Goal of the exercise
Output all the records below, word for word.
─── The input
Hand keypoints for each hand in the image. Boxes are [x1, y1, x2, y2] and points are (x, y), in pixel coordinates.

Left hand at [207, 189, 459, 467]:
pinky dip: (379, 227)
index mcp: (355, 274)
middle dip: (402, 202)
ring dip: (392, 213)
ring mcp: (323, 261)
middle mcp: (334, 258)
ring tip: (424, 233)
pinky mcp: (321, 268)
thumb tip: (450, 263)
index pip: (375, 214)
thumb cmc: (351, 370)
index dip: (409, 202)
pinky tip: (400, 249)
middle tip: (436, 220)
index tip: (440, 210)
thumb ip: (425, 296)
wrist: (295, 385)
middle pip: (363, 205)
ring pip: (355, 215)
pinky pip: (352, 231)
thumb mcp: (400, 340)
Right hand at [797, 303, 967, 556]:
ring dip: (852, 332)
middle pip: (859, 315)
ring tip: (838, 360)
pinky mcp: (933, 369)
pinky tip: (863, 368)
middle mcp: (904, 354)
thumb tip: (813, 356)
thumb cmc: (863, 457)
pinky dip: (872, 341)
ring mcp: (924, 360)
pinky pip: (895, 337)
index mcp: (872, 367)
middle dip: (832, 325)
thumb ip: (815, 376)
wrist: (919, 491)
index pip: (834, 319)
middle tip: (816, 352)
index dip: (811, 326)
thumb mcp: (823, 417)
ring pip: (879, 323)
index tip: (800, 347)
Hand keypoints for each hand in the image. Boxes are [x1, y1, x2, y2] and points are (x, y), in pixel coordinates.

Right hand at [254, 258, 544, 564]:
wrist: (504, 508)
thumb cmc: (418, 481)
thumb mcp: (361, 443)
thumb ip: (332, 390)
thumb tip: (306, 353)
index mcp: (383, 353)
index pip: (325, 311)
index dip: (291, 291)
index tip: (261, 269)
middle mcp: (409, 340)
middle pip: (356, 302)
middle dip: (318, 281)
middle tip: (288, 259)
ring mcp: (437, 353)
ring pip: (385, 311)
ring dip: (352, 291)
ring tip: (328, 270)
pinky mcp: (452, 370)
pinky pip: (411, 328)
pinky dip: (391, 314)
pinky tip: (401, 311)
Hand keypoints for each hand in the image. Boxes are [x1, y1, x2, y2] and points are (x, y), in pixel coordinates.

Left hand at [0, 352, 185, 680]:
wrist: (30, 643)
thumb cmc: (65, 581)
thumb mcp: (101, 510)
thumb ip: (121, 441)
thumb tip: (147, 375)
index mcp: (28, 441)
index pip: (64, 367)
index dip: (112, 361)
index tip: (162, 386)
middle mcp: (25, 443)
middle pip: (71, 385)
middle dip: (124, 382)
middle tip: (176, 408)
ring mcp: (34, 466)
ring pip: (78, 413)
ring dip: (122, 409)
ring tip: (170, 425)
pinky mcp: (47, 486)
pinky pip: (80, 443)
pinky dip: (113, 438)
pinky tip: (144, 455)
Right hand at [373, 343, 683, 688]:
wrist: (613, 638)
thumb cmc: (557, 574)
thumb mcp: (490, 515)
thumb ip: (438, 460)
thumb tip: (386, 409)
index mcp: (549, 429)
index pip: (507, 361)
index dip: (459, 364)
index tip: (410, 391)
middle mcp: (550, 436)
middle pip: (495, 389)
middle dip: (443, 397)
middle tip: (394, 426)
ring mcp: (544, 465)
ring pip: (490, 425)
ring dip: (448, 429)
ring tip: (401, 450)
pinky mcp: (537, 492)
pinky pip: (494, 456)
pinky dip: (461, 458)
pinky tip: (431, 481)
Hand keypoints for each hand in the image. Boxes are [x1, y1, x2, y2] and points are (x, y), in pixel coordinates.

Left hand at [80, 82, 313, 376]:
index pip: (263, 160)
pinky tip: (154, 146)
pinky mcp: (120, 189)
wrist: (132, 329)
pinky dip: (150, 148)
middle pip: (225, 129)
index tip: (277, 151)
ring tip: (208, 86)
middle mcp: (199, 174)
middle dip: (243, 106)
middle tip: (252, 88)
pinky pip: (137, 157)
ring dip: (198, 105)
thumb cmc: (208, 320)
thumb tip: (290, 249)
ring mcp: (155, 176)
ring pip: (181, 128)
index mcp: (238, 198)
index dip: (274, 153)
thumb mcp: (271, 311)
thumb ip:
──────
Written reply
Hand keypoints for each hand in the image. Boxes are [x1, y1, x2, y2] and points are (x, y), in pixel coordinates.

Left hand at [207, 189, 459, 467]:
pinky dip: (379, 227)
index mcp: (355, 274)
middle dip: (402, 202)
ring dip: (392, 213)
ring mcp: (323, 261)
middle mcp: (334, 258)
ring tip: (424, 233)
pinky mcp: (321, 268)
thumb tip: (450, 263)
index pip: (375, 214)
thumb cmc: (351, 370)
index dip: (409, 202)
pinky tip: (400, 249)
middle tip: (436, 220)
index tip: (440, 210)
thumb ip: (425, 296)
wrist: (295, 385)
middle pip: (363, 205)
ring pip: (355, 215)
pinky pip: (352, 231)
thumb mcp: (400, 340)
Right hand at [797, 303, 967, 556]:
ring dip: (852, 332)
middle pip: (859, 315)
ring tip: (838, 360)
pinky mcp: (933, 369)
pinky tip: (863, 368)
middle mcp: (904, 354)
thumb tip: (813, 356)
thumb cmc: (863, 457)
pinky dip: (872, 341)
ring mcp: (924, 360)
pinky pip: (895, 337)
index mcp: (872, 367)
middle dip: (832, 325)
thumb ip: (815, 376)
wrist: (919, 491)
index pip: (834, 319)
middle tip: (816, 352)
index dip: (811, 326)
thumb mcp: (823, 417)
ring pip: (879, 323)
index tip: (800, 347)
Hand keypoints for each hand in the image. Boxes are [x1, y1, x2, y2] and points are (x, y), in pixel coordinates.

Right hand at [254, 258, 544, 564]:
wrist: (504, 508)
thumb cmc: (418, 481)
thumb mcp: (361, 443)
thumb ip: (332, 390)
thumb tip: (306, 353)
index mcp: (383, 353)
index pip: (325, 311)
index dip: (291, 291)
index tip: (261, 269)
middle mcp: (409, 340)
middle pip: (356, 302)
middle dip: (318, 281)
middle tip: (288, 259)
ring mcp: (437, 353)
ring pip: (385, 311)
ring dip: (352, 291)
ring tip: (328, 270)
pinky mcp: (452, 370)
pinky pip: (411, 328)
pinky dip: (391, 314)
pinky tip: (401, 311)
Hand keypoints for each hand in the image. Boxes are [x1, y1, x2, y2] and points are (x, y), in pixel coordinates.

Left hand at [0, 352, 185, 680]:
wrist: (30, 643)
thumb cmc: (65, 581)
thumb mcp: (101, 510)
thumb ip: (121, 441)
thumb tip: (147, 375)
index mcp: (28, 441)
index pip: (64, 367)
index dip: (112, 361)
index tip: (162, 386)
middle mcp: (25, 443)
middle pip: (71, 385)
middle dip: (124, 382)
middle tip: (176, 408)
ring mcp: (34, 466)
ring pip: (78, 413)
ring dip: (122, 409)
ring tip: (170, 425)
pinky mcp: (47, 486)
pinky pip: (80, 443)
pinky dip: (113, 438)
pinky tip: (144, 455)
Right hand at [373, 343, 683, 688]:
wrist: (613, 638)
thumb cmc: (557, 574)
thumb mcp: (490, 515)
thumb ip: (438, 460)
thumb tip: (386, 409)
index mcp: (549, 429)
index pip: (507, 361)
index dip: (459, 364)
index tip: (410, 391)
middle mcp: (550, 436)
middle pip: (495, 389)
middle dip: (443, 397)
middle tip: (394, 426)
ring mcp: (544, 465)
ring pip: (490, 425)
ring dip: (448, 429)
ring tip: (401, 450)
pinky mcp: (537, 492)
pinky pip: (494, 456)
pinky dip: (461, 458)
pinky tip: (431, 481)
Hand keypoints for each hand in the image. Boxes are [x1, y1, x2, y2] and points are (x, y), in pixel coordinates.

Left hand at [80, 82, 313, 376]:
index pip: (263, 160)
pinky tip: (154, 146)
pinky mcp: (120, 189)
wrist: (132, 329)
pinky dip: (150, 148)
middle pip: (225, 129)
index tip: (277, 151)
ring tip: (208, 86)
middle mcp: (199, 174)
middle dip: (243, 106)
middle tip: (252, 88)
pinky pip: (137, 157)
ring dip: (198, 105)
thumb cmc: (208, 320)
thumb tip: (290, 249)
ring mcp: (155, 176)
ring pip: (181, 128)
index mcp: (238, 198)
index dip: (274, 153)
thumb mcp: (271, 311)
thumb ip:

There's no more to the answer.